Является ли их визит обычным делом? Частью расследования любой аварии? Или им что-то известно?
Меня бросает в пот, сердце неистово колотится. И тут я понимаю, что своего волнения мне не скрыть. Мой пульс тут же отображается на мониторе, прямо на передней спинке кровати — любой может его видеть. Понимаю, что делаю только хуже. Представляю, как подскочили цифры, как все уставились на монитор.
Вы что, всерьез полагаете, что ее отец намеренно подстроил аварию? — удивляется мама.
Повисает молчание.
Нет, — наконец отвечает один из полицейских.
Мое сердце колотится так сильно, что в любую минуту в палату может ворваться медсестра и нажать кнопку экстренного вызова — необходимо безотлагательно реанимировать пациента.
В таком случае зачем вы пришли? — спрашивает мама.
Я слышу, как один полицейский чем-то шуршит. Чуть приоткрыв глаза, вижу, как он передает маме карточку.
Вы не могли бы нам позвонить, когда она очнется?
Их шаги гулким эхом отдаются в коридоре.
Я считаю до пятидесяти. Медленно, прибавляя к каждой цифре слово «Миссисипи», а потом открываю глаза.
Мама! — зову я. У меня хриплый, ломающийся голос.
Она тут же присаживается рядом на кровать.
Как ты себя чувствуешь?
Все еще болит плечо, но уже не так сильно, как раньше. Сво-бодной рукой нащупываю шишки и швы на лбу.
Больно, — отвечаю я.
Мама касается моей сломанной руки. На одном из пальцев небольшая клипса, на которой вспыхивает красный огонек. Как у пришельца.
В аварии ты сломала лопатку, — объясняет она. — В четверг вечером тебя прооперировали.
А сегодня какой день?
Суббота, — отвечает она.
Пятница совершенно выпала у меня из памяти.
Я пытаюсь сесть, но это практически невозможно из-за руки, крепко прибинтованной к телу.
Где папа?
По ее лицу пробегает тень.
Я должна предупредить медсестру, что ты очнулась...
С ним все в порядке? — Мои глаза наполняются слезами. — Я видела, возле него толпились врачи скорой помощи, а потом они... потом они... — Я не могу закончить предложение, потому что начинаю складывать вместе части загадки, выражение маминого лица, галлюцинации, в которых я видела отца намного моложе, чем сейчас. — Он умер, — шепчу я, — ты просто не хочешь мне говорить.
Она крепче сжимает мою руку.
Твой папа не умер.
Тогда я хочу его увидеть, — настаиваю я.
Кара, ты сейчас не в том состоянии...
Черт побери, дайте мне с ним увидеться! — кричу я.
Пo крайней мере, мой крик привлекает внимание. В палату спешит женщина с больничным пропуском — но не медсестра и белом.

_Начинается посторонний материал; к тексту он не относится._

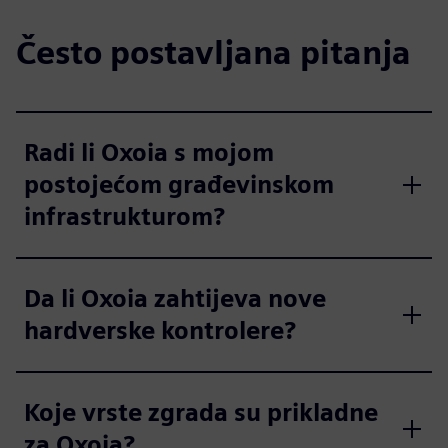
Često postavljana pitanja
Radi li Oxoia s mojom
postojećom građevinskom
infrastrukturom?
Da li Oxoia zahtijeva nove
hardverske kontrolere?
Koje vrste zgrada su prikladne
za Oxoia?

Кара, тебе нужно успокоиться...
Она маленькая и хрупкая, с черными кудряшками, которые подпрыгивают при каждом движении.
Вы кто?
Меня зовут Трина. Я социальный работник, которого назначают в случаях, подобных этому. Я понимаю, что возникают вопросы...
Да, например, такой: я обмотана бинтами, как Тутанхамон, у меня на голове швы, как у Франкенштейна, а мой отец, возможно, лежит в морге. Как я могу успокоиться?
Мама и Трина переглядываются, и это знак, который в ту же секунду дает мне понять, что, пока я лежала без сознания, они постоянно разговаривали обо мне. Мне понятно одно: если они не хотят отвести меня к отцу, я пойду туда сама. Если придется, доберусь ползком.
У твоего отца тяжелая черепно-мозговая травма, — произносит Трина таким тоном, каким обычно говорят: «Похоже, зимой будет очень холодно» или «Мне кажется, нужно отогнать машину в мастерскую, чтобы сменить резину». Она говорит это так, как будто черепно-мозговая травма — это обычная заусеница.